#### DOCUMENT EXTRACT:
** BEGIN **

Back in the citadel, the shields break from the continuous assault. When Mikazuki rejoins his companions, he reveals that Honebami had taken their teleportation orbs and passed them to him. He sends them all back to the citadel against their wishes to defend the Saniwa and the citadel, while he confronts the TRA on his own. It is revealed that the Saniwa was transferring out due to advanced age and loss of power, which put their citadel at its weakest state. At Azuchi Castle, the team returns and saves Mikazuki with a new order from the Saniwa: to retrieve Mikazuki and return to the citadel. After eradicating the TRA, Nobunaga uses his blade, Yagen Toushirou, and commits seppuku successfully. In the citadel, the Saniwa manages to transfer out. The oodachi brute powers up to confront the Touken Danshi, but Mumei finally overcomes his possession and reveals himself to be a Touken Danshi: Kurikara Gou, Akechi Mitsuhide's short blade that was used against Nobunaga. Together, the Touken Danshi kill the oodachi brute and end the TRA's invasion.

** END **

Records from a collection
** BEGIN **

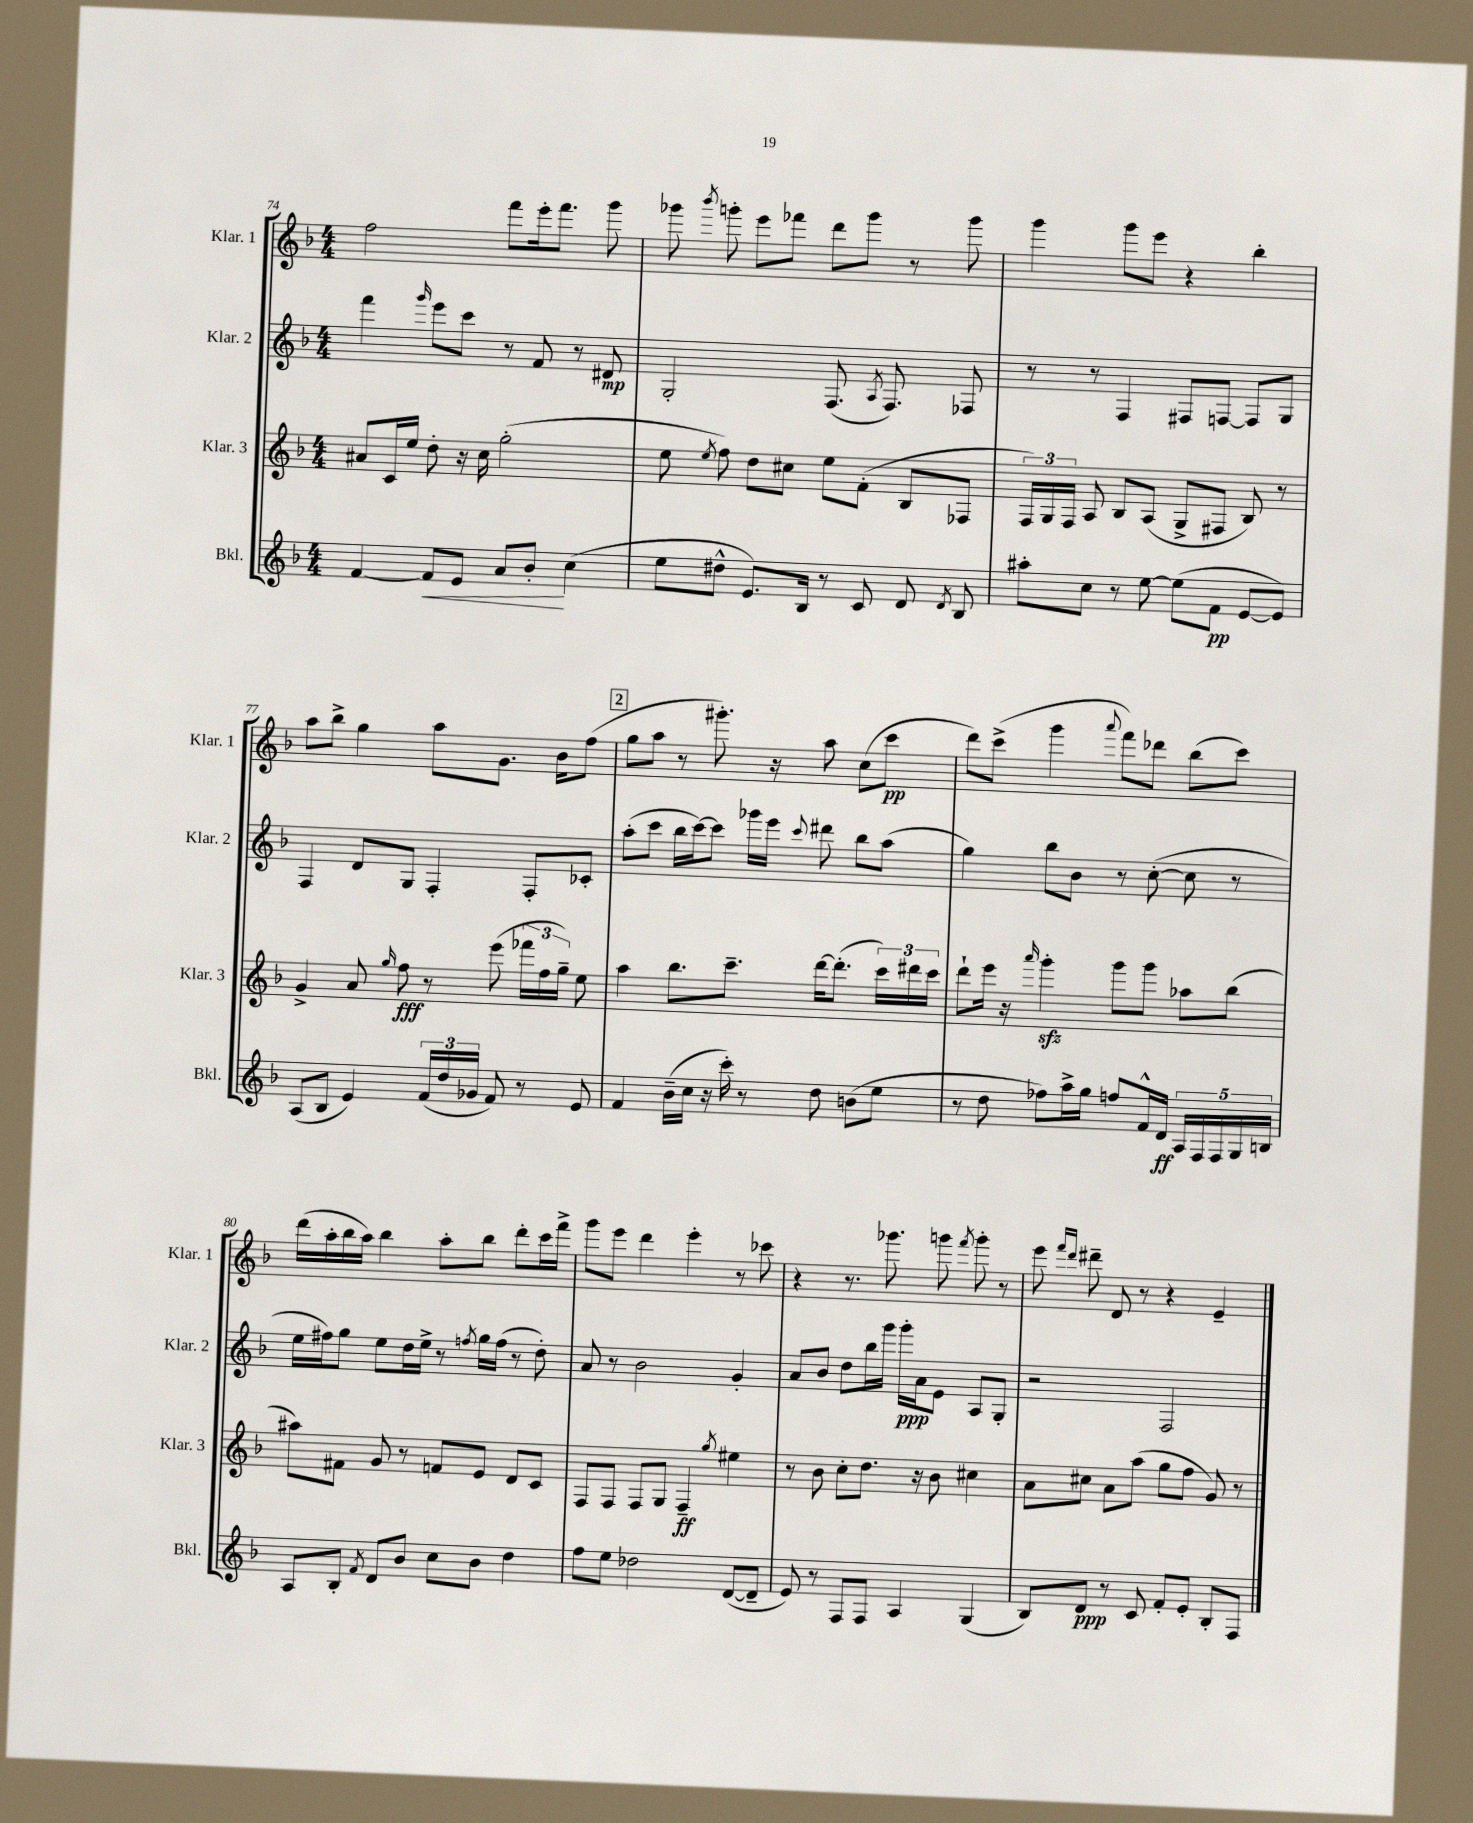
<<
\new StaffGroup <<
\new Staff = "s0" \with { instrumentName = "Klar. 1" shortInstrumentName = "Klar. 1" } {
    \clef treble \key f \major \numericTimeSignature \time 4/4
    \autoBeamOff f''2 f'''8[ e'''16-. f'''8.] g'''8 |
    ges'''8 \acciaccatura { bes'''8 } g'''8-. e'''8[ fes'''8] d'''8[ g'''8] r8 g'''8 |
    g'''4 g'''8[ e'''8] r4 bes''4-. |
    a''8[ bes''8]-> g''4 a''8[ g'8.] bes'16[ f''8]( |
    \mark \markup { \box "2" } g''8[ a''8] r8 gis'''8.-.) r16 a''8 c''8[( c'''8]\pp |
    d'''8[) c'''8]->( g'''4 \appoggiatura { a'''8 } f'''8[) des'''8] bes''8[( c'''8]) |
    d'''16[( a''16-. bes''16 a''16]) bes''4 a''8[-. bes''8] d'''8[-. c'''16 f'''16]-> |
    g'''8[ e'''8] d'''4 e'''4-. r8 ces'''8 |
    r4 r8. ges'''8. g'''8 \acciaccatura { f'''8 } g'''8-. r8 |
    e'''8 \grace { f'''16[ d'''16] } dis'''8-- d'8 r8 r4 e'4-- \bar "|." |
}
\new Staff = "s1" \with { instrumentName = "Klar. 2" shortInstrumentName = "Klar. 2" } {
    \clef treble \key f \major \numericTimeSignature \time 4/4
    \autoBeamOff f'''4 \grace { g'''16 } e'''8[ c'''8] r8 f'8 r8 dis'8\mp |
    g2-. f8.( \acciaccatura { a8 } f8.) fes8 |
    r8 r8 f4 fis8[ f8]~ f8[ g8] |
    f4 d'8[ g8] f4-. f8[-. ces'8]-. |
    \mark \markup { \box "2" } a''8[-.( c'''8] bes''16[ c'''16~) c'''8] ges'''16[ e'''16] \appoggiatura { c'''8 } dis'''8 bes''8[ a''8]( |
    g''4) bes''8[ bes'8] r8 c''8~-.( c''8 r8 |
    e''16[ fis''16) g''8] e''8[ d''16 e''16]-> r8 \acciaccatura { f''8 } g''16[ f''16]( r8 d''8-.) |
    a'8 r8 bes'2 g'4-. |
    a'8[ bes'8] d''8[ bes''16 g'''16] g'''16[-.\ppp a'16 e'8] a8[ g8]-. |
    r2 f2 \bar "|." |
}
\new Staff = "s2" \with { instrumentName = "Klar. 3" shortInstrumentName = "Klar. 3" } {
    \clef treble \key f \major \numericTimeSignature \time 4/4
    \autoBeamOff ais'8[ c'16 e''16] d''8-. r16 c''16 g''2-.( |
    e''8 \acciaccatura { e''8 } f''8) d''8[ cis''8] e''8[ f'8]-.( bes8[ fes8] |
    \tuplet 3/2 { f16[) g16 f16] } a8 bes8[ a8]( g8[-> fis8] bes8) r8 |
    g'4-> a'8 \grace { g''16 } f''8\fff r8 e'''8( \tuplet 3/2 { fes'''16[ f''16 g''16]--) } e''8 |
    \mark \markup { \box "2" } a''4 bes''8.[ c'''8.]-- d'''16[~ d'''8.]-.( \tuplet 3/2 { c'''16[) dis'''16 c'''16] } |
    d'''8[-! e'''16] r16 \grace { a'''16 } g'''4-.\sfz g'''8[ g'''8] aes''8[ bes''8]( |
    ais''8[) fis'8] g'8 r8 f'8[ e'8] d'8[ c'8] |
    f8[ f8] f8[ g8] f4--\ff \acciaccatura { g''8 } eis''4 |
    r8 bes'8 c''8[-. d''8.] r16 bes'8 cis''4 |
    a'8[ cis''8] a'8[ a''8]( g''8[ f''8] g'8) r8 \bar "|." |
}
\new Staff = "s3" \with { instrumentName = "Bkl." shortInstrumentName = "Bkl." } {
    \clef treble \key f \major \numericTimeSignature \time 4/4
    \autoBeamOff f'4~ f'8[\< e'8] a'8[ bes'8]-.\! c''4( |
    e''8[ dis''8]-^ e'8.[) bes16] r8 c'8 d'8 \acciaccatura { d'8 } bes8 |
    ais''8[-. c''8] r8 e''8~ e''8[( f'8]\pp e'8[~ e'8]) |
    a8[( bes8] e'4) \tuplet 3/2 { f'16[( d''16 ges'16] } f'8) r8 e'8 |
    \mark \markup { \box "2" } f'4 bes'16[--( c''16] r16 c'''16-.) r8 d''8 b'8[( e''8] |
    r8 d''8 fes''8[) a''16-> g''16] f''8[ f'16-^ d'16]\ff \tuplet 5/4 { a16[ f16 f16 g16 b16] } |
    a8[ bes8]-. \acciaccatura { f'8 } d'8[ bes'8] c''8[ bes'8] d''4 |
    f''8[ e''8] des''2 d'8[~( d'8]-- |
    e'8) r8 f8[ f8] a4 g4( |
    bes8[) d'8]\ppp r8 c'8 f'8[-. e'8]-. bes8[-. f8] \bar "|." |
}
>>
>>
\layout { \context { \Score currentBarNumber = #74 } }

** END **

#### CHALLENGE:
Carry on the plot summary about Mikazuki and the Touken Danshi, picking up right after its final sentence.

#### TASK ANSWER:
After some time, the entire retinue of Touken Danshi awaits Mikazuki in the Saniwa's hall. He reveals to them their new Saniwa, a little girl. Mikazuki mused to his old master that he now had more to cherish and protect, while the other Touken Danshi entertained their new master in peaceful times.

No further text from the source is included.